In quella che sarà la “relazione” di accompagno, che alla fine verrà approvata dalla IX Commissione Commercio, dovranno essere indicate le ragioni giuridiche (e non certo politiche) che avranno determinato la decisione in un senso anziché nell’altro.  
Appare di tutta evidenza che eventuali ragioni considerate strumentalmente come “giuridiche”, quando magari oggettivamente non lo siano, potrebbero essere facilmente censurate, impugnandone al TAR del Lazio tutti i vizi di legittimità: c’è la stessa possibilità di valido ricorso al TAR del Lazio per una “relazione” che congedi il PRIP prima ancora della proposta di delibera di iniziativa popolare a cui è dichiaratamente subordinata la sua approvazione.

In conclusione si invita e si diffida la IX Commissione Commercio ad approvare il più sollecitamente possibile la dovuta “relazione” di accompagno alla proposta di delibera di iniziativa popolare, prima di esaminare ed esprimere la pronuncia di propria competenza anche sul PRIP, tenendo nella dovuta considerazione tutti gli atti prodotti, fra cui anche le considerazioni trasmesse da VAS.

Ai sensi dell’art. 9 della legge n. 241/1990 “qualunque soggetto, portatore di interessi pubblici o privati, nonché i portatori di interessi diffusi costituiti in associazioni o comitati, cui possa derivare un pregiudizio dal provvedimento, hanno facoltà di intervenire nel procedimento”: si ribadisce pertanto la piena disponibilità ad un confronto per fornire anche tutti gli eventuali ulteriori chiarimenti in particolare sulle controdeduzioni che fossero ritenuti necessari tanto dal Presidente quanto dai membri della Commissione.

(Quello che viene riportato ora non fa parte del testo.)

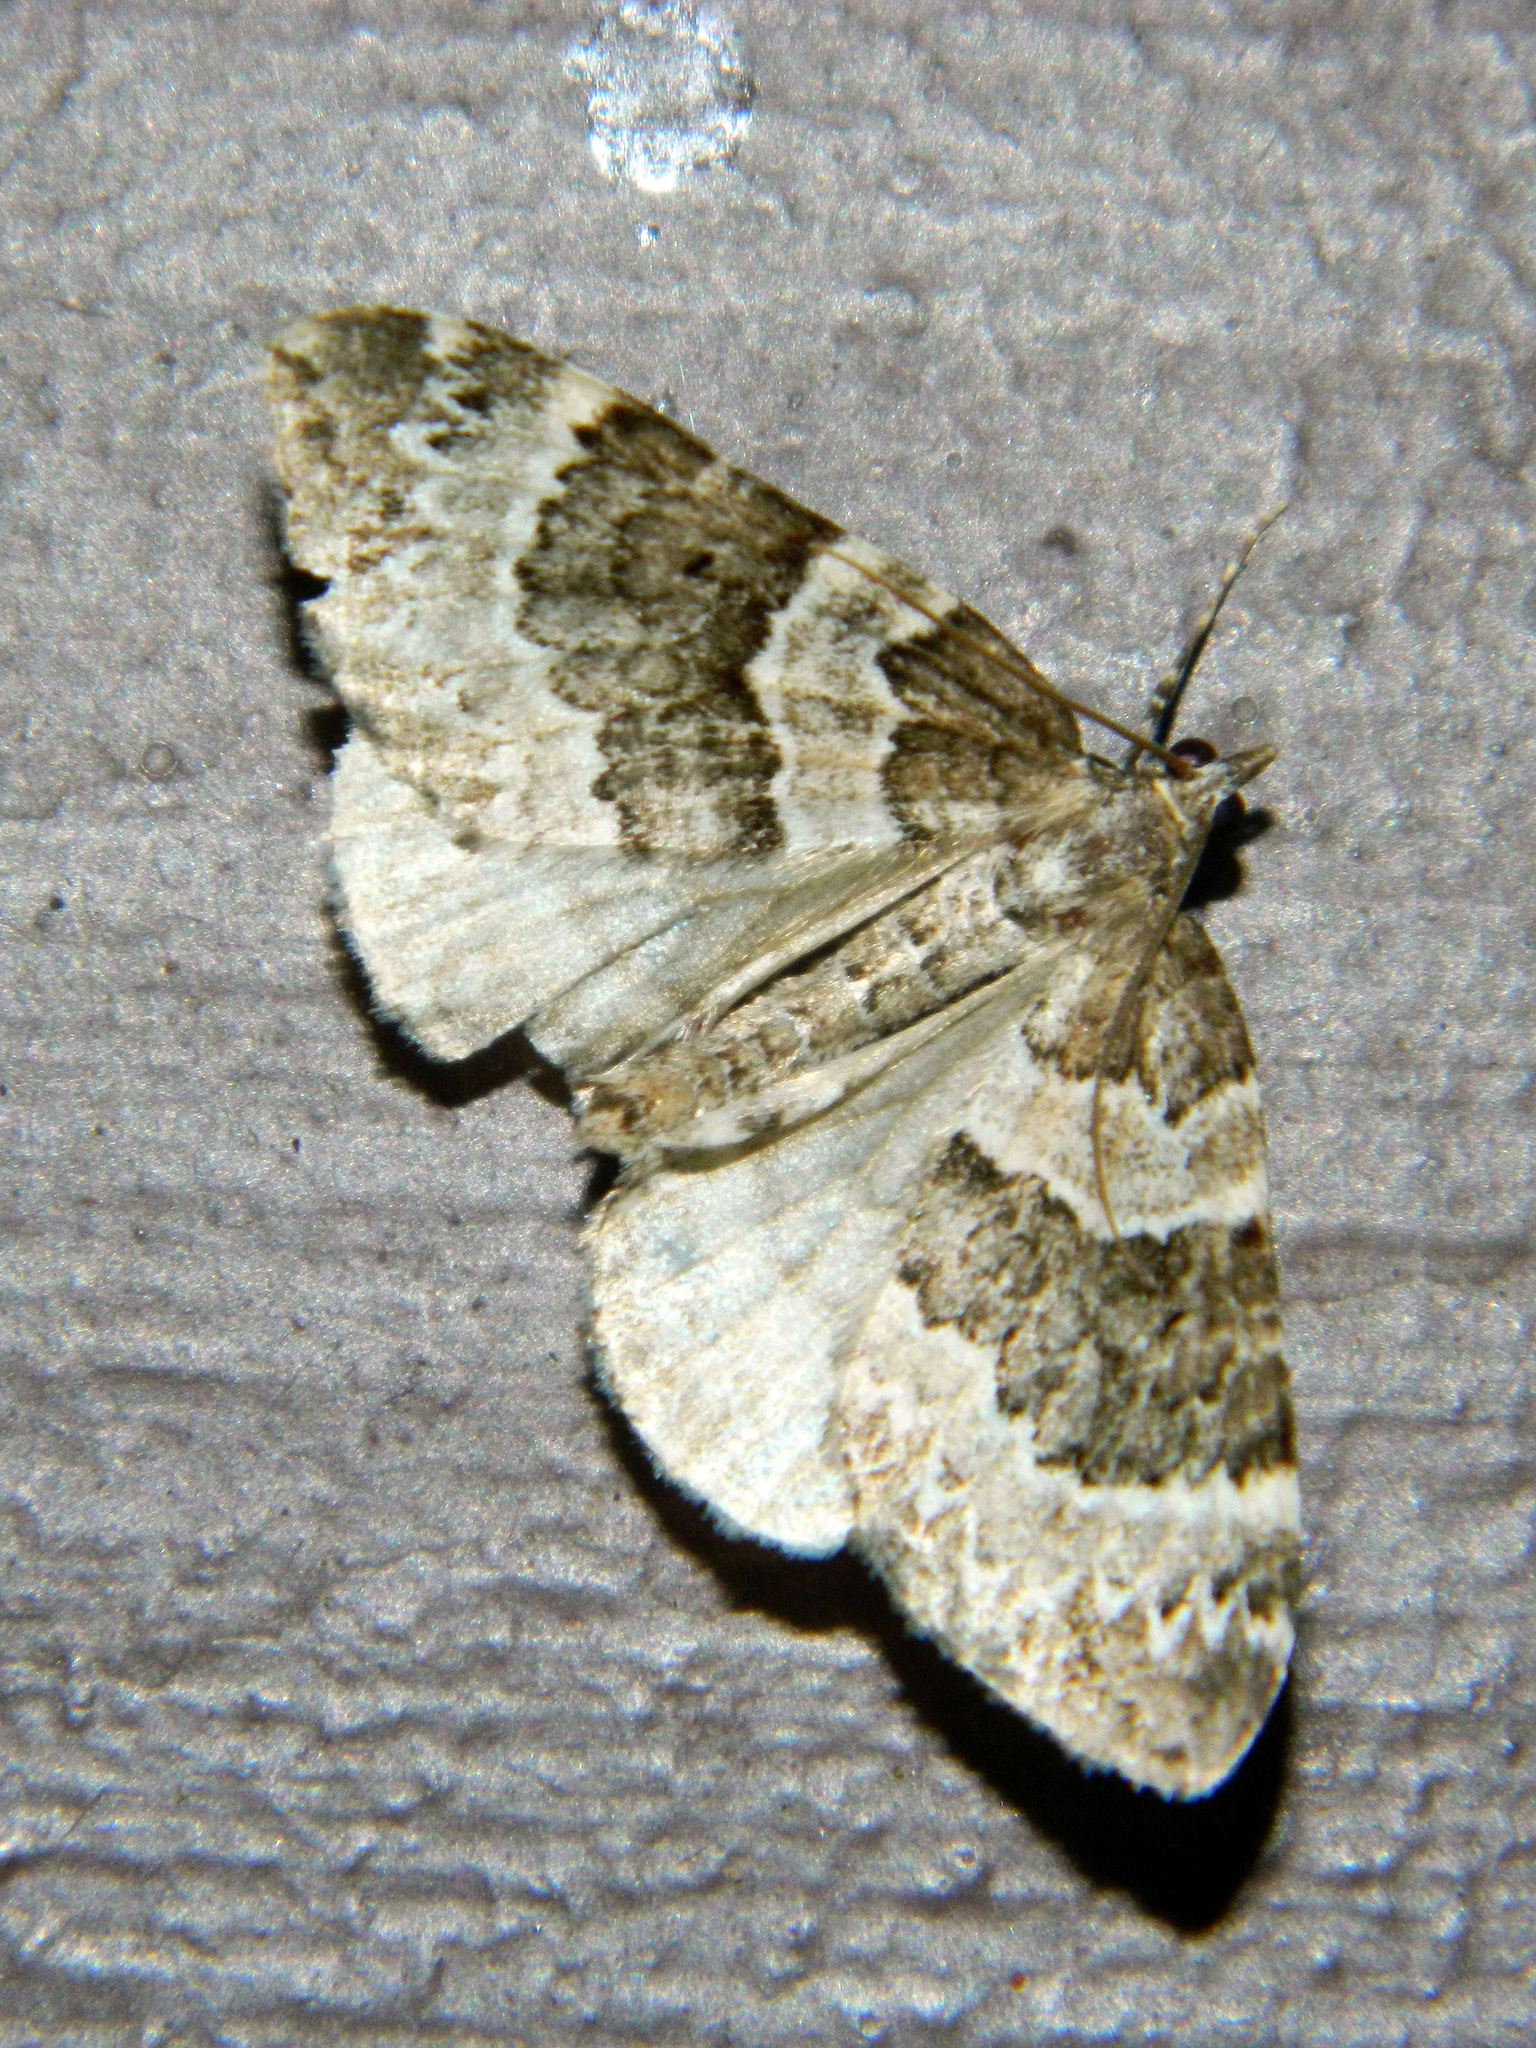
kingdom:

Si chiede ad ogni modo di essere informato sulla data e sull’ora in cui si terranno le prossime sedute pubbliche della IX Commissione Commercio sulla proposta di delibera di iniziativa popolare, per consentirmi di potervi comunque assistere.  

Distinti saluti.

                                Dott. Arch. Rodolfo Bosi

Roma, 10 ottobre2011    

Lettera-diffida all'On. Ugo Cassone.doc

2 commenti:

  1. Il lancio del primo Piano Regolatore Impianti Pubblicitari della storia di Roma è una bella notizia solo se con il Piano non si "legalizzerà" lo schifo di oggi, ed il fatto che le stesse aziende del settore abbiano partecipato alla stesura del Piano mi preoccupa parecchio. La situazione è peggiorata di anno in anno e se non viene sanata, sarebbe una grande sconfitta per la gente civile che abita in questa città. Bisogna vigilare su cosa uscirà con questo piano.

    RispondiElimina
  2. Vogliamo l'arch. Bosi sindaco di Roma !!